(625f) Evaluating durability after long-term thermal oxidation conditions of biocarbon filled biocomposites from polyphthalamide (PPA) and biobased polyamide (PA410) blend

All industries affected by climate change require significant changes to reduce their green house gases emissions (GHG), while at the same time they are currently experiencing societal pressures to decrease the environmental impact and increase the sustainability of their processes and products. Within the transport industry, a current strategy is to shift away from metal parts and replace them with plastic ones. In any application where the materials experience significant changes in temperature, their long-term conditioning must be evaluated.
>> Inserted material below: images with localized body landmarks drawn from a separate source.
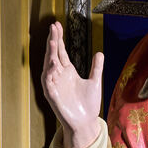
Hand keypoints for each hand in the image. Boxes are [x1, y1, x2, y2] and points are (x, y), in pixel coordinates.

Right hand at [41, 21, 103, 147]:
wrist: (86, 122)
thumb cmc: (88, 105)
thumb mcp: (95, 82)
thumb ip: (96, 68)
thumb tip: (99, 53)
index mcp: (68, 72)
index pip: (61, 51)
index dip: (59, 39)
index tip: (57, 25)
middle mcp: (59, 76)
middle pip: (54, 54)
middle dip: (53, 41)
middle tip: (53, 26)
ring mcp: (55, 85)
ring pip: (48, 67)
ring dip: (49, 54)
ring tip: (52, 41)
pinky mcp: (52, 96)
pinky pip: (48, 83)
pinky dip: (49, 73)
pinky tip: (52, 64)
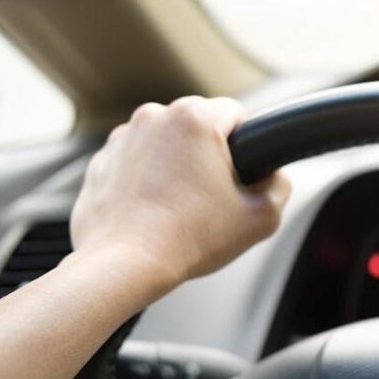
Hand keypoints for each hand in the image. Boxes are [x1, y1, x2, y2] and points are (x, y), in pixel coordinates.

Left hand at [72, 96, 290, 290]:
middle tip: (213, 196)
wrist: (125, 266)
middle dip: (208, 154)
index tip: (241, 173)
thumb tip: (273, 176)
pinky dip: (146, 180)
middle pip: (197, 126)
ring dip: (175, 165)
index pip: (236, 113)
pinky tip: (154, 211)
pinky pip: (135, 162)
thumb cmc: (190, 239)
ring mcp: (121, 138)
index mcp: (195, 118)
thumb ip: (280, 185)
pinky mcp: (99, 162)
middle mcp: (153, 117)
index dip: (247, 144)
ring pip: (164, 143)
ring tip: (180, 207)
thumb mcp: (262, 217)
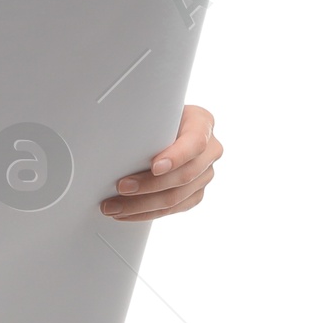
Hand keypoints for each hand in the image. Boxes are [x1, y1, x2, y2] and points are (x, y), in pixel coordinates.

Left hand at [101, 103, 219, 220]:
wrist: (169, 125)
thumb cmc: (158, 115)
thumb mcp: (157, 109)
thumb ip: (147, 118)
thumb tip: (111, 130)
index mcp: (203, 123)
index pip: (195, 143)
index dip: (176, 157)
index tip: (154, 167)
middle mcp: (210, 150)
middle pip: (184, 175)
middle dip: (149, 185)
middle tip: (121, 187)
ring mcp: (205, 174)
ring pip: (177, 197)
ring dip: (142, 205)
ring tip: (115, 207)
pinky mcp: (195, 193)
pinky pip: (173, 209)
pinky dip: (147, 213)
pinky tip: (127, 213)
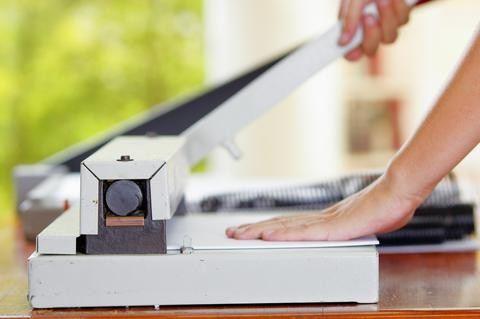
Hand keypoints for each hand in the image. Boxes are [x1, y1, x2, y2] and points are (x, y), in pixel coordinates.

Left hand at [226, 171, 424, 240]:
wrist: (397, 194)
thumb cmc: (383, 208)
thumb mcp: (358, 224)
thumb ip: (344, 229)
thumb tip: (342, 232)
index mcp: (322, 221)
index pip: (287, 226)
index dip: (265, 229)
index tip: (248, 231)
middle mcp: (318, 220)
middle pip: (280, 225)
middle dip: (253, 230)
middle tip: (231, 232)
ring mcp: (325, 222)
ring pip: (286, 228)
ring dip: (260, 232)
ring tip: (239, 234)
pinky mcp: (335, 227)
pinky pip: (304, 233)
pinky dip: (284, 235)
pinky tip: (267, 236)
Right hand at [338, 0, 412, 60]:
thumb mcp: (352, 0)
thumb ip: (348, 19)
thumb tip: (342, 42)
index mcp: (354, 31)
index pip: (351, 53)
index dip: (349, 54)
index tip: (346, 46)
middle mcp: (370, 33)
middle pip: (371, 50)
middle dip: (370, 35)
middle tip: (367, 16)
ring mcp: (386, 27)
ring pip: (390, 37)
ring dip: (386, 18)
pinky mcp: (401, 18)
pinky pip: (402, 20)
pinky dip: (397, 7)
Polyphthalamide (PPA), a high-performance engineering plastic, is used in many different areas and is mostly derived from oil. In order to increase its sustainability, a composite with biobased polyamide 4,10 and biocarbon was processed (20 wt.% of biocarbon with 80 wt.% of a 25:75 PPA:PA410 polymer matrix). We measured the mechanical, thermal, thermomechanical and morphologic characteristics of the material, alongside its constituent parts and a similarly filled talc-composite, after thermal aging at 155 °C. All the materials were evaluated after every ~250 hours. The biocomposite became stiffer and brittle, with an increase in tensile and flexural modulus, and a decrease in impact energy. Infrared, dynamic mechanical analysis and morphological characterizations suggest that a decrease in chain length, as well as crosslinking between the remaining chains was responsible for the changes in the composite properties. Future work would require evaluating antioxidants that limit the thermal degradation without also affecting the mechanical properties.

Acknowledgements:

This research was financially supported by: (i) The Natural Sciences and Engineering Research Council of Canada (NSERC),-Collaborative Research and Development Grants (CRD) Project #401637 with the partner industries Prism Farms Limited and Competitive Green Technologies, Lamington, Ontario, Canada; (ii) the On-tario Ministry of Agriculture, Food and Rural Affairs (OMAFRA)/University of Guelph–Bioeconomy for Industrial Uses Research Program (Project #030332); (iii) the NSERC, Canada Research Chair (CRC) program Project No. 460788 and the Ontario Research Fund, Research Excellence Program; Round-7 (ORF-RE07) from the Ontario Ministry of Research, Innovation, and Science (MRIS) (Project # 052665 and 052662).